The Field That Keeps Getting Left Out of the BPF Verifier

The BPF verifier accepts or rejects eBPF programs before they run. Its guarantee is that an accepted program cannot crash, deadlock, or corrupt kernel memory, regardless of what input it processes. For most of what it tracks, this holds. For spinlocks, the same class of bug has surfaced repeatedly across kernel releases, and the article by Rohan Varma documents a concrete instance of it. The mechanism behind the bug is state pruning, and the fix is always a one-line addition to a comparison function. The reason it keeps happening is structural.

What the Verifier Is Doing

The verifier performs abstract interpretation over the program’s control flow graph. It simulates execution across an abstract domain: register types, value ranges, pointer provenance, stack contents, reference tracking. It visits every reachable instruction on every reachable path, checking at each step that the abstract state satisfies the verifier’s safety invariants.

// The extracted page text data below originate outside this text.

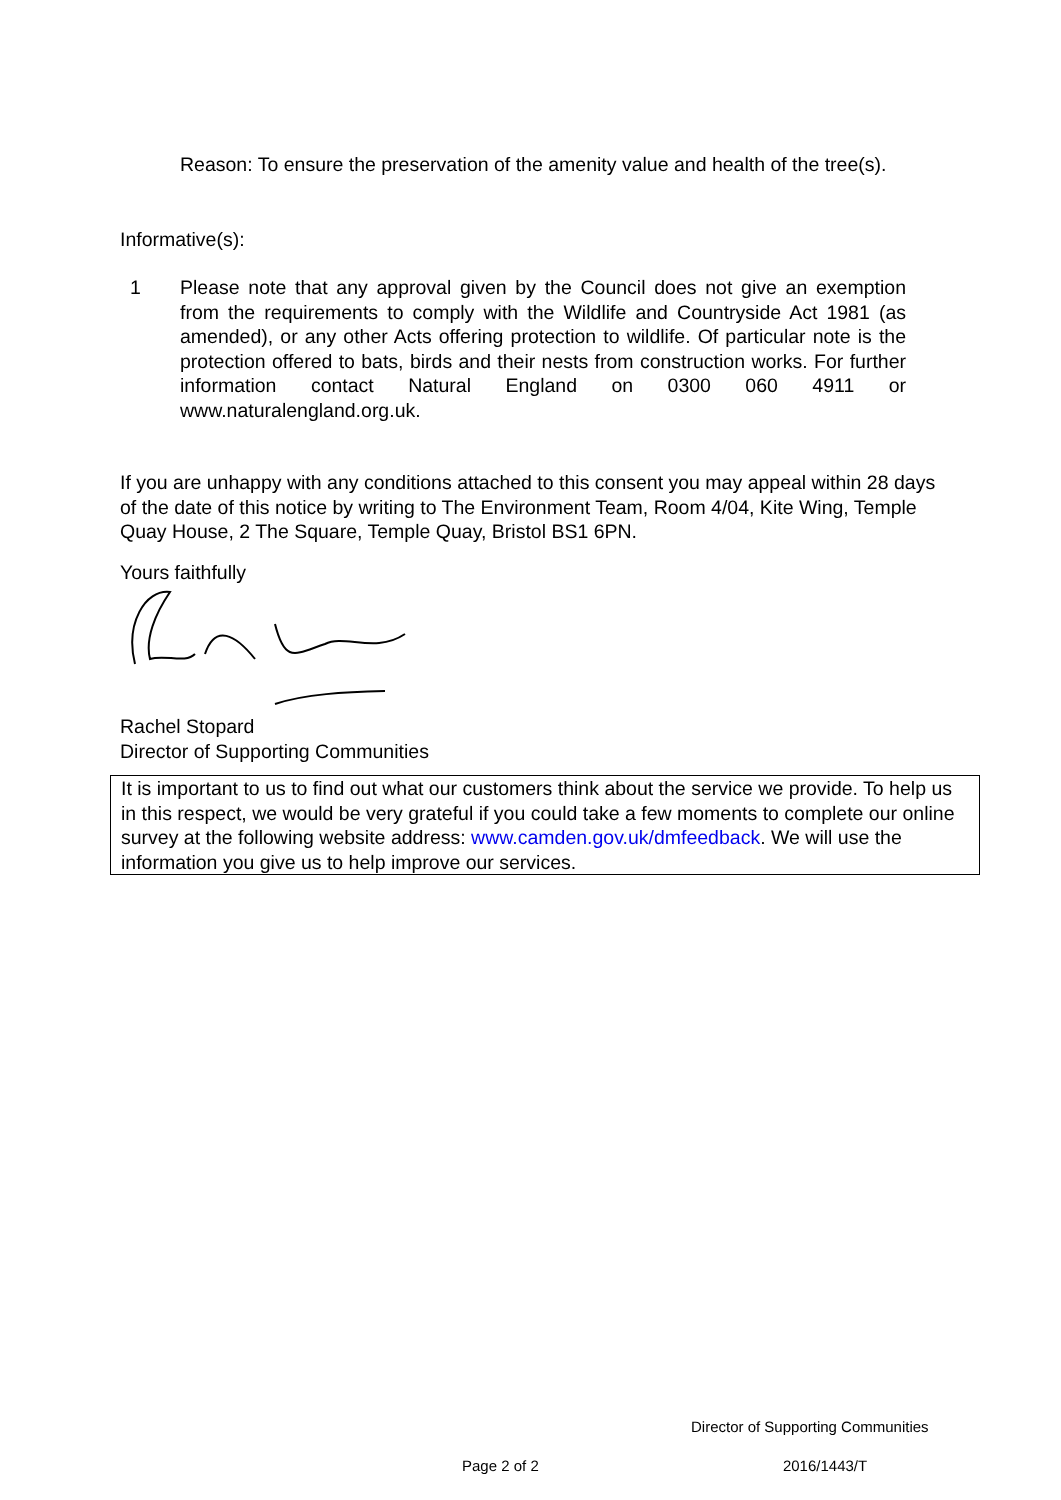Reason: To ensure the preservation of the amenity value and health of the tree(s).
Informative(s):
1 Please note that any approval given by the Council does not give an exemption from the requirements to comply with the Wildlife and Countryside Act 1981 (as amended), or any other Acts offering protection to wildlife. Of particular note is the protection offered to bats, birds and their nests from construction works. For further information contact Natural England on 0300 060 4911 or www.naturalengland.org.uk.
If you are unhappy with any conditions attached to this consent you may appeal within 28 days of the date of this notice by writing to The Environment Team, Room 4/04, Kite Wing, Temple Quay House, 2 The Square, Temple Quay, Bristol BS1 6PN.
Yours faithfully
Rachel Stopard
Director of Supporting Communities
It is important to us to find out what our customers think about the service we provide. To help us in this respect, we would be very grateful if you could take a few moments to complete our online survey at the following website address: www.camden.gov.uk/dmfeedback. We will use the information you give us to help improve our services.
Director of Supporting Communities
Page 2 of 2 2016/1443/T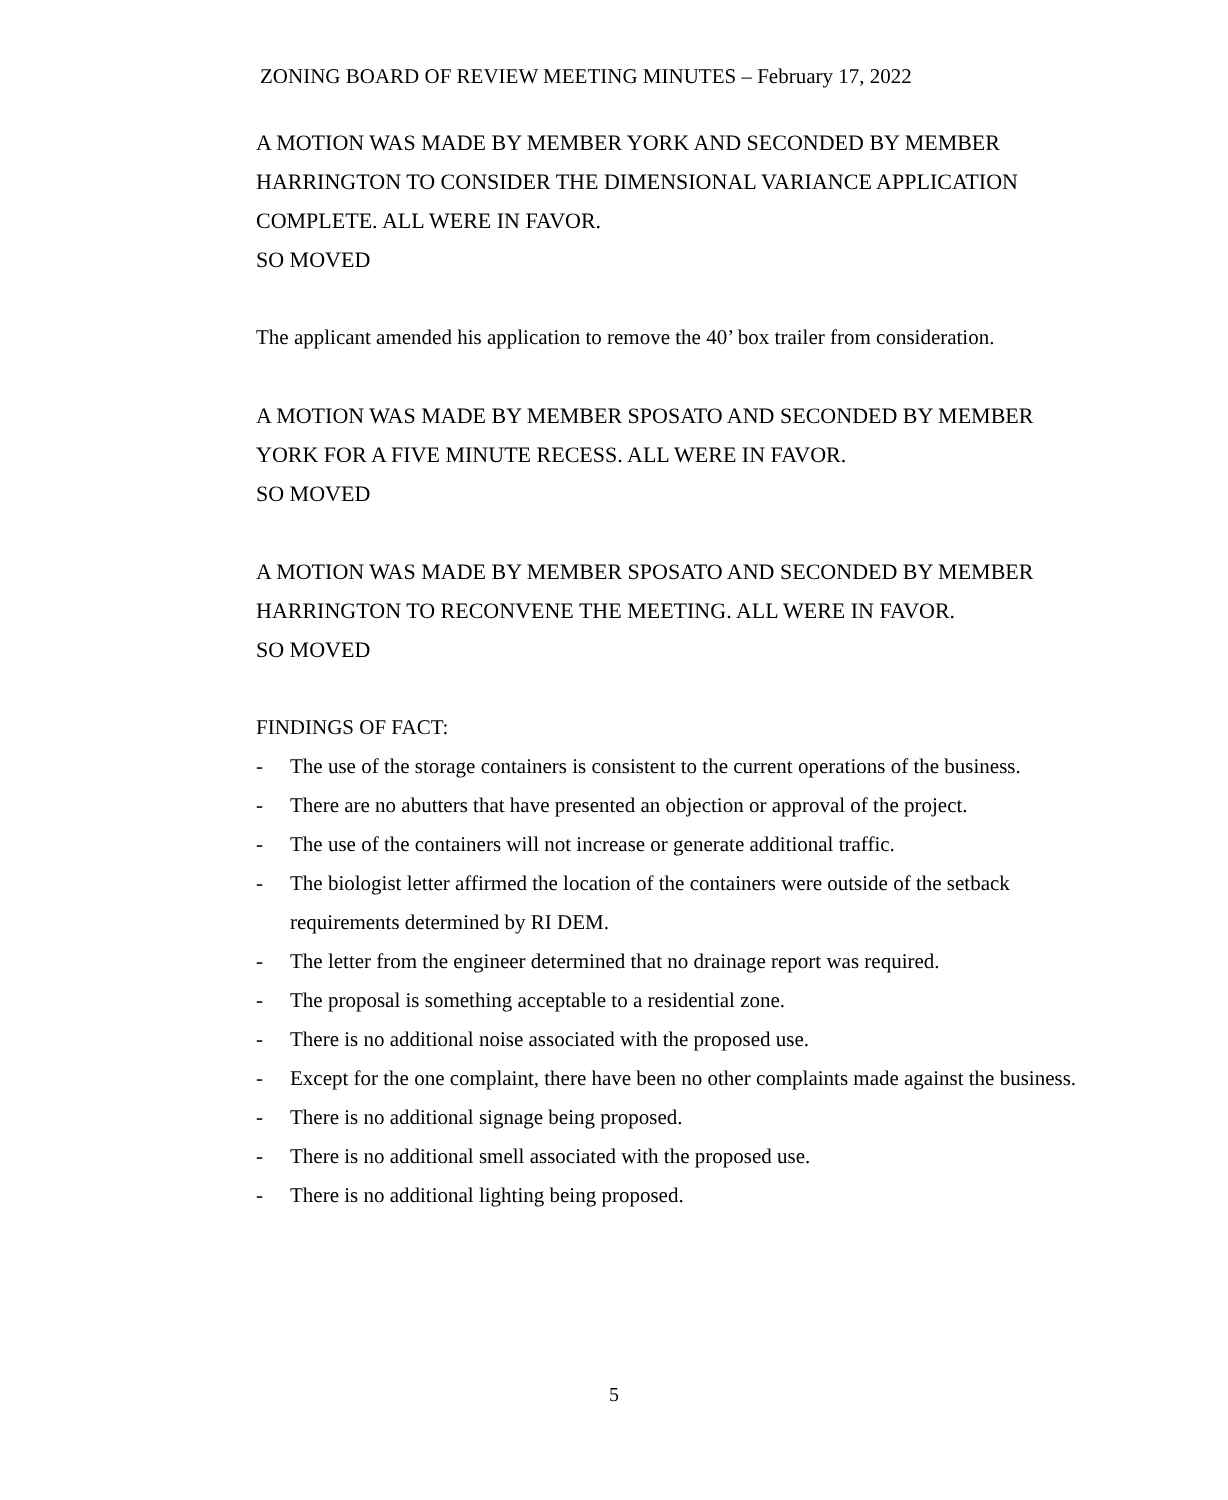ZONING BOARD OF REVIEW MEETING MINUTES – February 17, 2022
A MOTION WAS MADE BY MEMBER YORK AND SECONDED BY MEMBER HARRINGTON TO CONSIDER THE DIMENSIONAL VARIANCE APPLICATION COMPLETE. ALL WERE IN FAVOR.
SO MOVED
The applicant amended his application to remove the 40’ box trailer from consideration.
A MOTION WAS MADE BY MEMBER SPOSATO AND SECONDED BY MEMBER YORK FOR A FIVE MINUTE RECESS. ALL WERE IN FAVOR.
SO MOVED
A MOTION WAS MADE BY MEMBER SPOSATO AND SECONDED BY MEMBER HARRINGTON TO RECONVENE THE MEETING. ALL WERE IN FAVOR.
SO MOVED
FINDINGS OF FACT:
- The use of the storage containers is consistent to the current operations of the business.
- There are no abutters that have presented an objection or approval of the project.
- The use of the containers will not increase or generate additional traffic.
- The biologist letter affirmed the location of the containers were outside of the setback requirements determined by RI DEM.
- The letter from the engineer determined that no drainage report was required.
- The proposal is something acceptable to a residential zone.
- There is no additional noise associated with the proposed use.
- Except for the one complaint, there have been no other complaints made against the business.
- There is no additional signage being proposed.
- There is no additional smell associated with the proposed use.
- There is no additional lighting being proposed.
5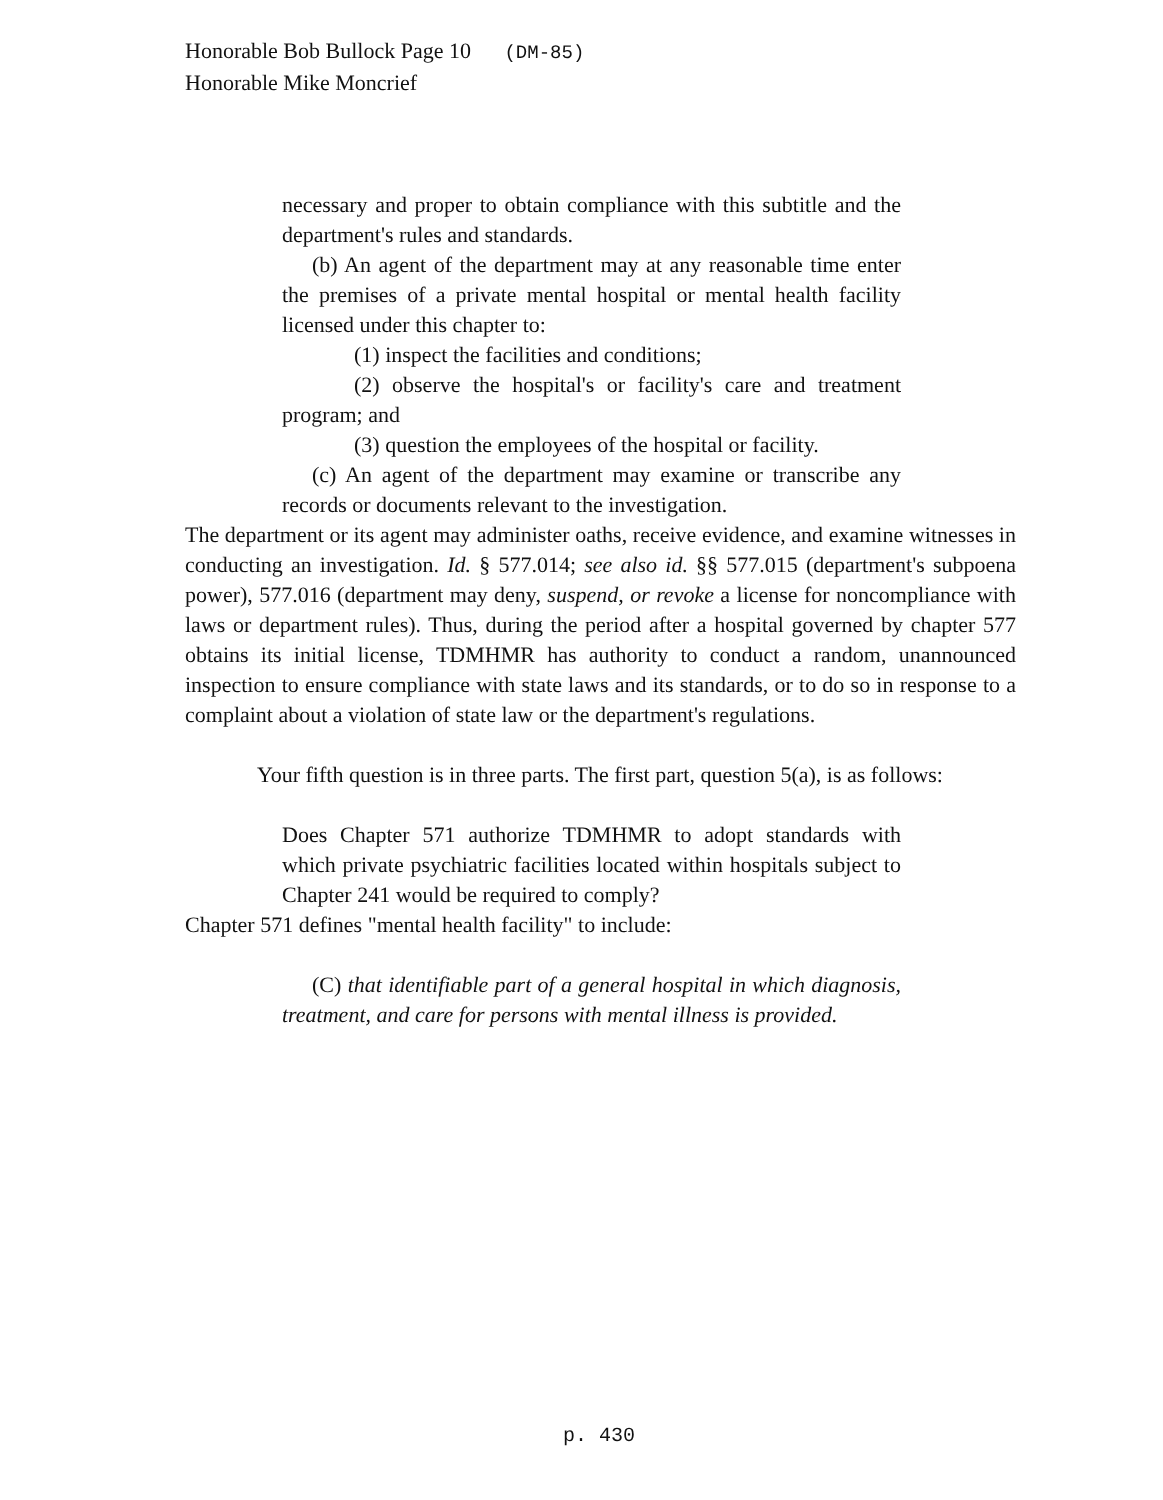Honorable Bob Bullock Page 10 (DM-85)
Honorable Mike Moncrief
necessary and proper to obtain compliance with this subtitle and the department's rules and standards.
(b) An agent of the department may at any reasonable time enter the premises of a private mental hospital or mental health facility licensed under this chapter to:
(1) inspect the facilities and conditions;
(2) observe the hospital's or facility's care and treatment program; and
(3) question the employees of the hospital or facility.
(c) An agent of the department may examine or transcribe any records or documents relevant to the investigation.
The department or its agent may administer oaths, receive evidence, and examine witnesses in conducting an investigation. Id. § 577.014; see also id. §§ 577.015 (department's subpoena power), 577.016 (department may deny, suspend, or revoke a license for noncompliance with laws or department rules). Thus, during the period after a hospital governed by chapter 577 obtains its initial license, TDMHMR has authority to conduct a random, unannounced inspection to ensure compliance with state laws and its standards, or to do so in response to a complaint about a violation of state law or the department's regulations.
Your fifth question is in three parts. The first part, question 5(a), is as follows:
Does Chapter 571 authorize TDMHMR to adopt standards with which private psychiatric facilities located within hospitals subject to Chapter 241 would be required to comply?
Chapter 571 defines "mental health facility" to include:
(C) that identifiable part of a general hospital in which diagnosis, treatment, and care for persons with mental illness is provided.
p. 430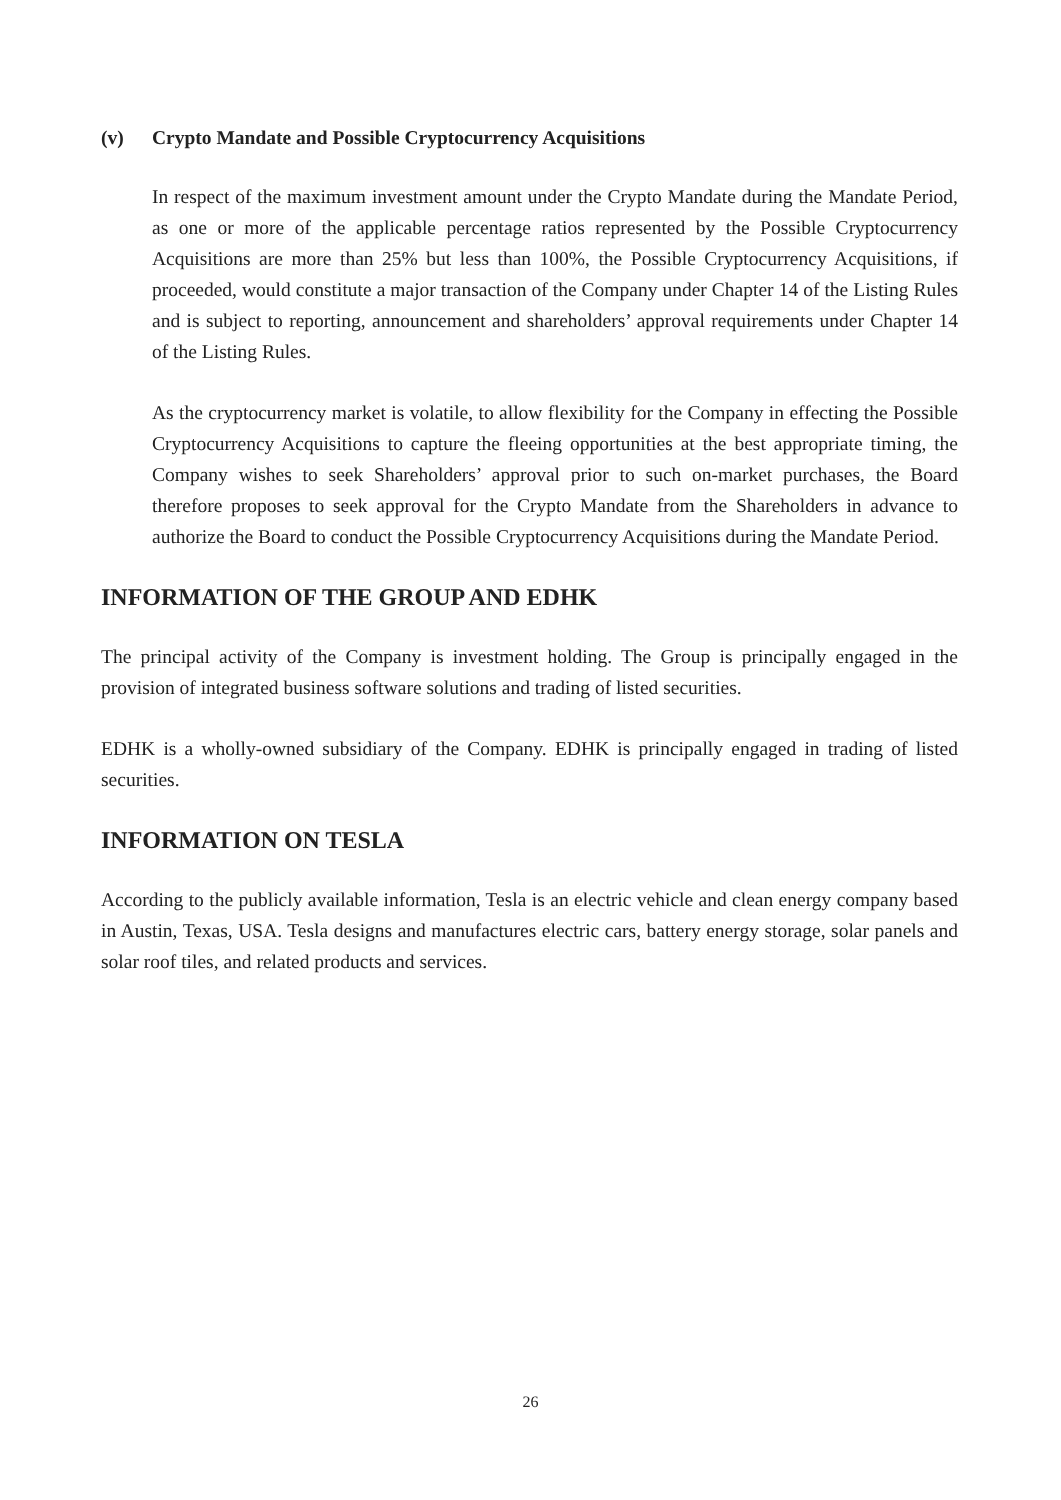(v) Crypto Mandate and Possible Cryptocurrency Acquisitions
In respect of the maximum investment amount under the Crypto Mandate during the Mandate Period, as one or more of the applicable percentage ratios represented by the Possible Cryptocurrency Acquisitions are more than 25% but less than 100%, the Possible Cryptocurrency Acquisitions, if proceeded, would constitute a major transaction of the Company under Chapter 14 of the Listing Rules and is subject to reporting, announcement and shareholders’ approval requirements under Chapter 14 of the Listing Rules.
As the cryptocurrency market is volatile, to allow flexibility for the Company in effecting the Possible Cryptocurrency Acquisitions to capture the fleeing opportunities at the best appropriate timing, the Company wishes to seek Shareholders’ approval prior to such on-market purchases, the Board therefore proposes to seek approval for the Crypto Mandate from the Shareholders in advance to authorize the Board to conduct the Possible Cryptocurrency Acquisitions during the Mandate Period.
INFORMATION OF THE GROUP AND EDHK
The principal activity of the Company is investment holding. The Group is principally engaged in the provision of integrated business software solutions and trading of listed securities.
EDHK is a wholly-owned subsidiary of the Company. EDHK is principally engaged in trading of listed securities.
INFORMATION ON TESLA
According to the publicly available information, Tesla is an electric vehicle and clean energy company based in Austin, Texas, USA. Tesla designs and manufactures electric cars, battery energy storage, solar panels and solar roof tiles, and related products and services.
26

Without optimization, this is exponential in the number of branch points. The verifier’s complexity limit is one million instructions processed (BPF_COMPLEXITY_LIMIT_INSNS). To stay within that budget for real programs, it uses state pruning: a cache of previously-verified abstract states indexed by instruction. When the verifier reaches an instruction it has visited before, it checks whether the current abstract state is subsumed by a cached safe state. If it is, the current path is pruned, on the assumption that the already-verified continuation covers it. The comparison that determines subsumption is states_equal(), a function in kernel/bpf/verifier.c.

Pruning is sound only if states_equal() considers every component of abstract state that affects downstream safety. Any field it omits is invisible to the comparison, meaning two states that differ only in that field will be treated as equivalent even when they are not.

How bpf_spin_lock Works

bpf_spin_lock arrived in Linux 5.1 via commit d83525ca62cf by Alexei Starovoitov. The API is minimal: a struct bpf_spin_lock { __u32 val; } embedded in a BPF map value, and two helpers, bpf_spin_lock() and bpf_spin_unlock(). On non-RT kernels, the helpers call __bpf_spin_lock_irqsave, which disables local IRQs on the acquiring CPU. Both helpers carry the notrace attribute to prevent re-entrance from ftrace or kprobes while a lock is held.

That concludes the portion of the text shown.